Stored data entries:
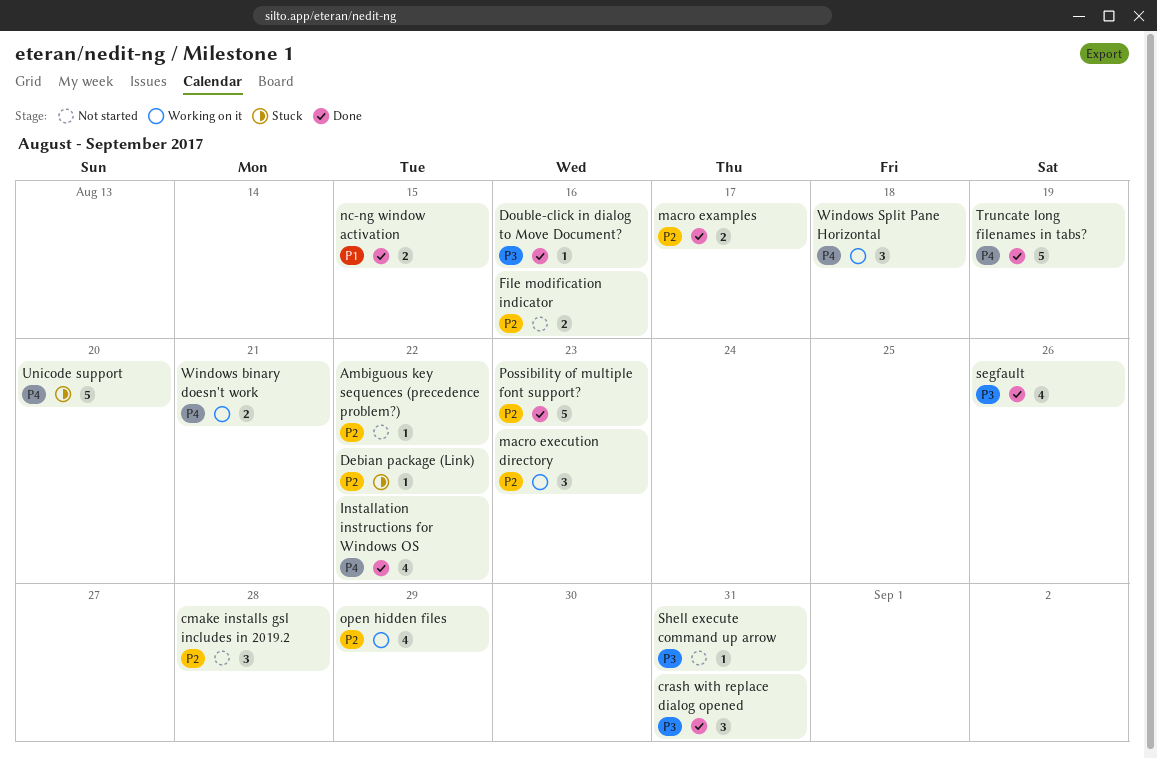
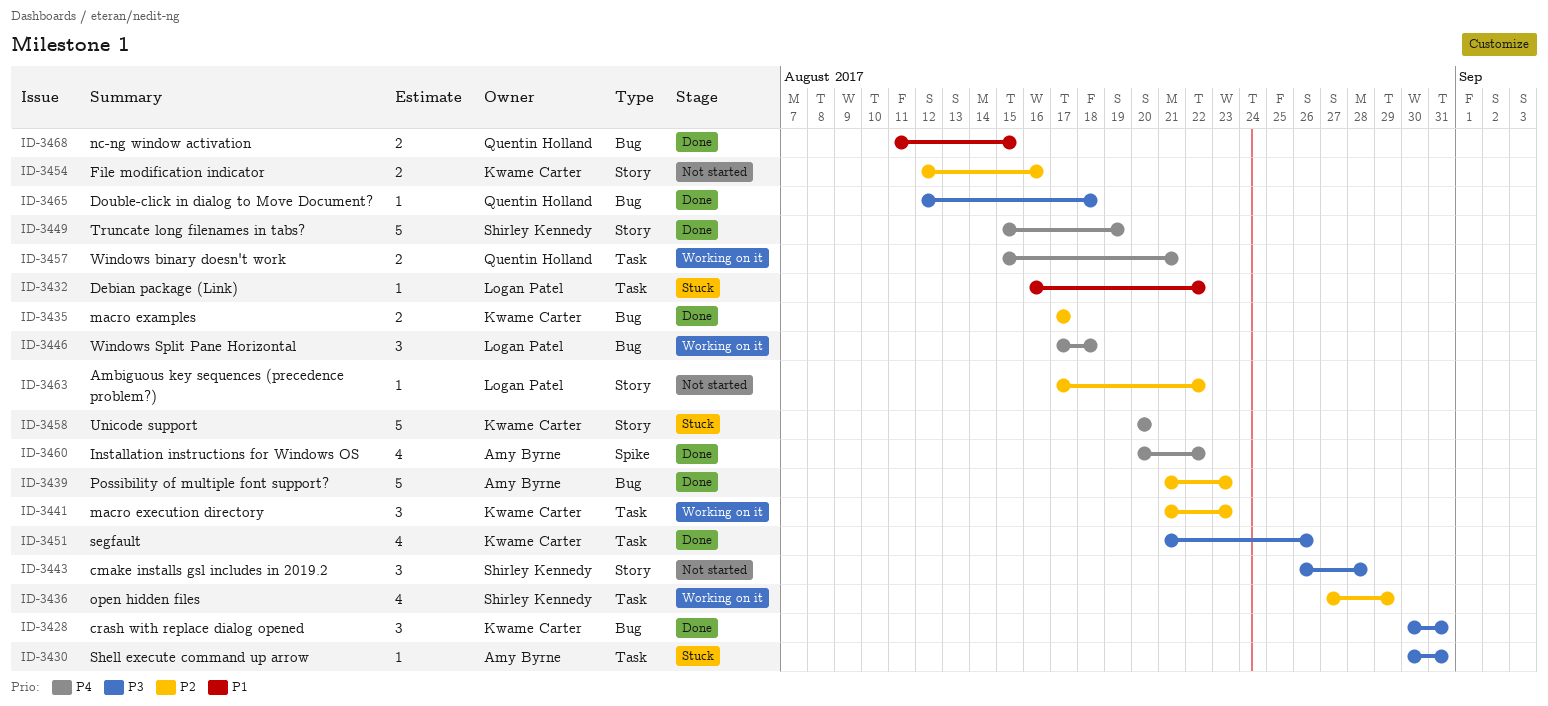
cmake installs gsl includes in 2019.2, priority: P2 -> P3
Debian package (Link), priority: P2 -> P1
Double-click in dialog to Move Document?, due: Aug 16 -> Aug 18
Shell execute command up arrow, status: Not started -> Stuck

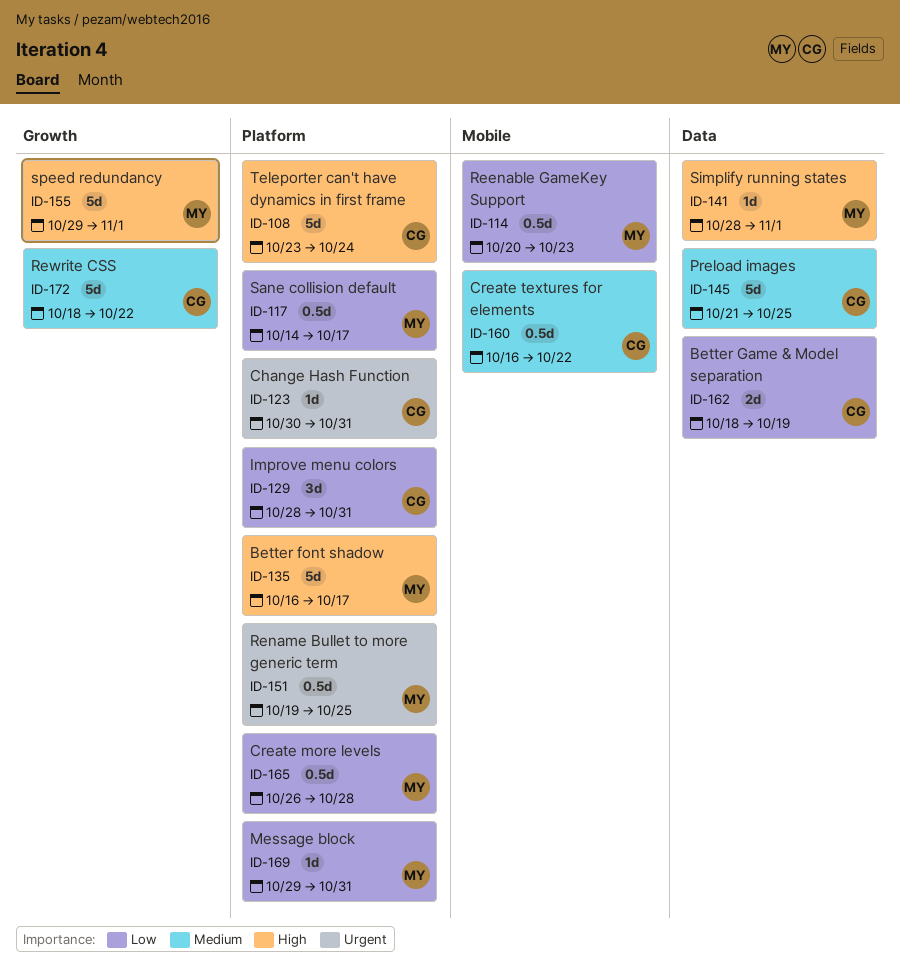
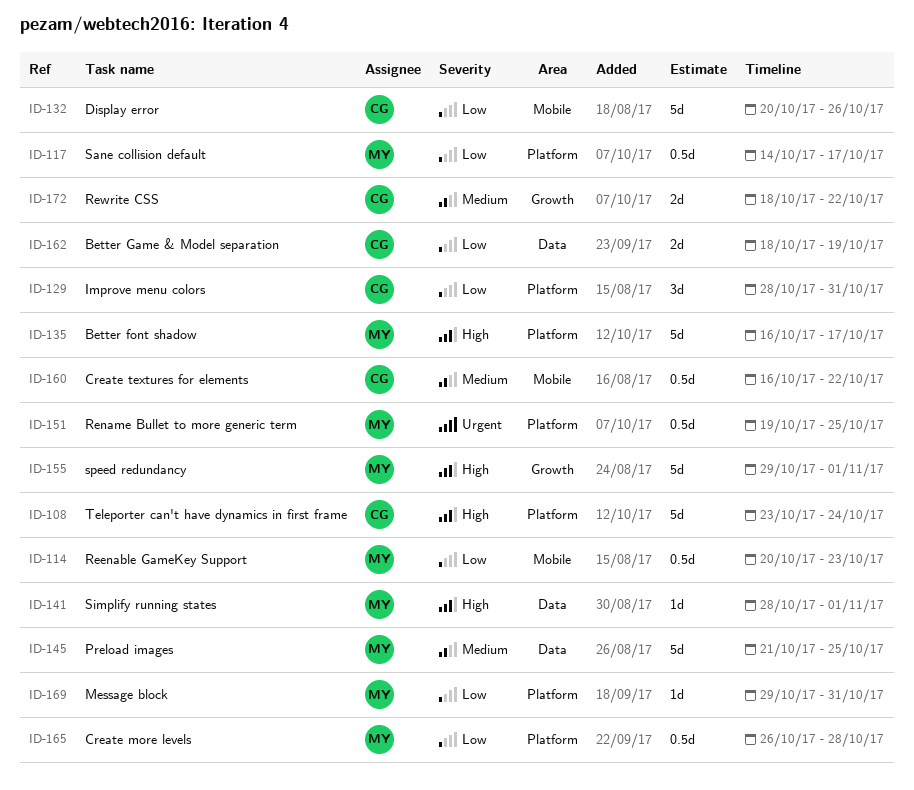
ID-123: present -> none
ID-132: none -> present
ID-145, owner: CG -> MY
ID-172, estimate: 5d -> 2d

The task: The records are to be duplicated in full and exactly, with images left out.

Result:
cmake installs gsl includes in 2019.2, priority: P2 -> P3
Debian package (Link), priority: P2 -> P1
Double-click in dialog to Move Document?, due: Aug 16 -> Aug 18
Shell execute command up arrow, status: Not started -> Stuck

ID-123: present -> none
ID-132: none -> present
ID-145, owner: CG -> MY
ID-172, estimate: 5d -> 2d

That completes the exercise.